■ **TO DO**: In the records that follow, find each line containing "left" and copy it.

■ **MATERIAL PROVIDED**:
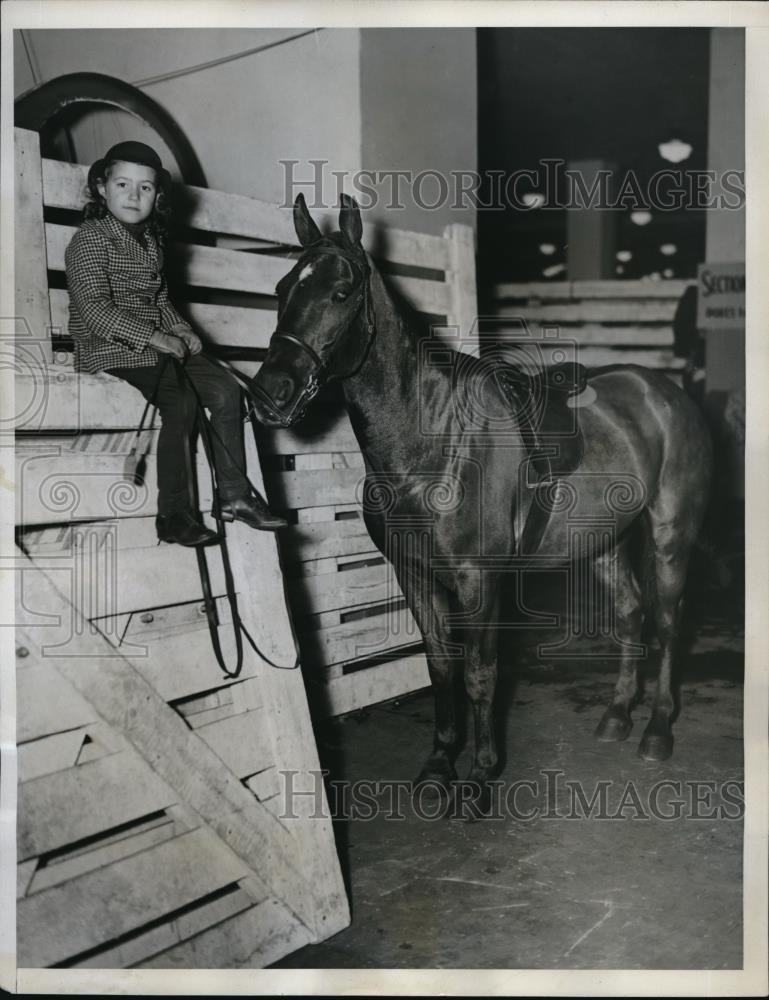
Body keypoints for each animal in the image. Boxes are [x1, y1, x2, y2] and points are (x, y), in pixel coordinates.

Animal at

* * *

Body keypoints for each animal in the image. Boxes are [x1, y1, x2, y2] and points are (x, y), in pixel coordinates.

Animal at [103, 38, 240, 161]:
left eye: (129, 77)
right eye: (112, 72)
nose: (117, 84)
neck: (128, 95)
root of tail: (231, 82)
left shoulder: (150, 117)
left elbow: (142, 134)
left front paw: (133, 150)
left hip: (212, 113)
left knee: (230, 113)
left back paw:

■ **EXERCISE RESPONSE**:
left eye: (129, 77)
left shoulder: (150, 117)
left elbow: (142, 134)
left front paw: (133, 150)
left hip: (212, 113)
left knee: (230, 113)
left back paw:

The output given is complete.